Mainstreaming the human right to a safe, clean, healthy and sustainable environment with the Reykjavík process
Reply to Recommendation
| Doc. 16145
| 04 April 2025
- Author(s):
- Committee of Ministers
- Origin
- Adopted at the 1524th meeting
of the Ministers’ Deputies (2 April 2025). 2025 - Second part-session
- Reply to Recommendation
- : Recommendation 2272
(2024)
1. The Committee of Ministers has carefully
examined Parliamentary Assembly
Recommendation 2272 (2024) “Mainstreaming
the human right to a safe, clean, healthy and sustainable environment
with the Reykjavík process”, which it has forwarded to the Steering
Committee for Human Rights (CDDH) and the European Committee on
Crime Problems (CDPC) for information and possible comments. The recommendation
was also brought to the attention of the Ad hoc Multidisciplinary
Group on the Environment (GME). The Committee of Ministers is actively
working towards fulfilling the commitments made at the Council of
Europe’s 4th Summit (Reykjavík, 16-17
May 2023) regarding the environment, notably to strengthen work
on the human rights aspects of the environment based on the political
recognition of the right to a clean, healthy and sustainable environment
as a human right and the “Reykjavík process”.
2. With regard to the recommendations set out in paragraph 4,
the Committee informs the Assembly that the task of drawing up a
draft Council of Europe Strategy on the Environment and Action Plan
has been entrusted to the GME. The draft strategy and action plan
have been prepared and have been examined by the Committee of Ministers
in April 2025 with a view to the adoption of the Strategy at the
134th Ministerial Session in Luxembourg.
The Deputies will then take it into account, together with the action
plan, when considering and deciding the next Programme and Budget
of the Council of Europe.

» Problem to solve
Return the passage of the Committee of Ministers' reply word for word, starting at "2. With regard" and ending at "Session in Luxembourg.".

» Data block
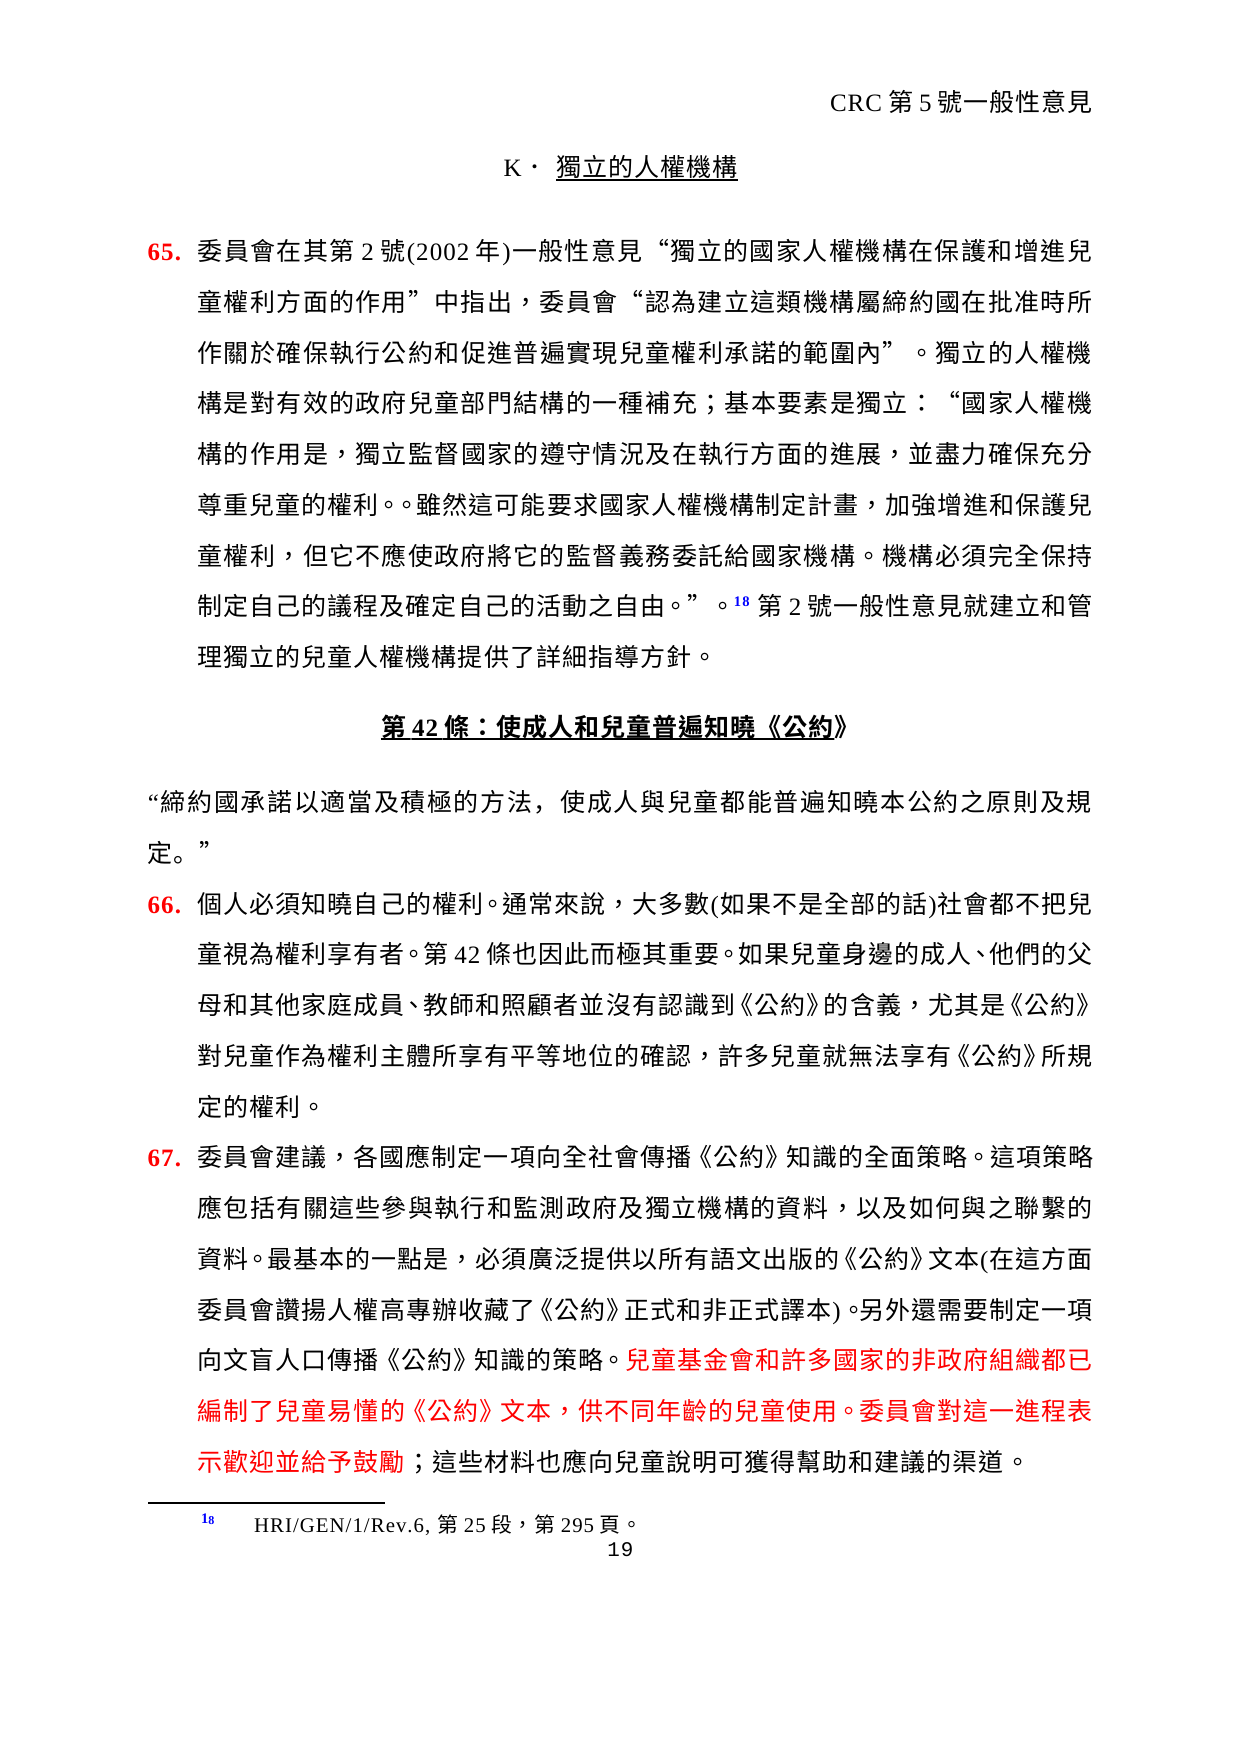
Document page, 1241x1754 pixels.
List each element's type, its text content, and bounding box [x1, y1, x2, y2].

» Output for this exercise
2. With regard to the recommendations set out in paragraph 4,
the Committee informs the Assembly that the task of drawing up a
draft Council of Europe Strategy on the Environment and Action Plan
has been entrusted to the GME. The draft strategy and action plan
have been prepared and have been examined by the Committee of Ministers
in April 2025 with a view to the adoption of the Strategy at the
134th Ministerial Session in Luxembourg.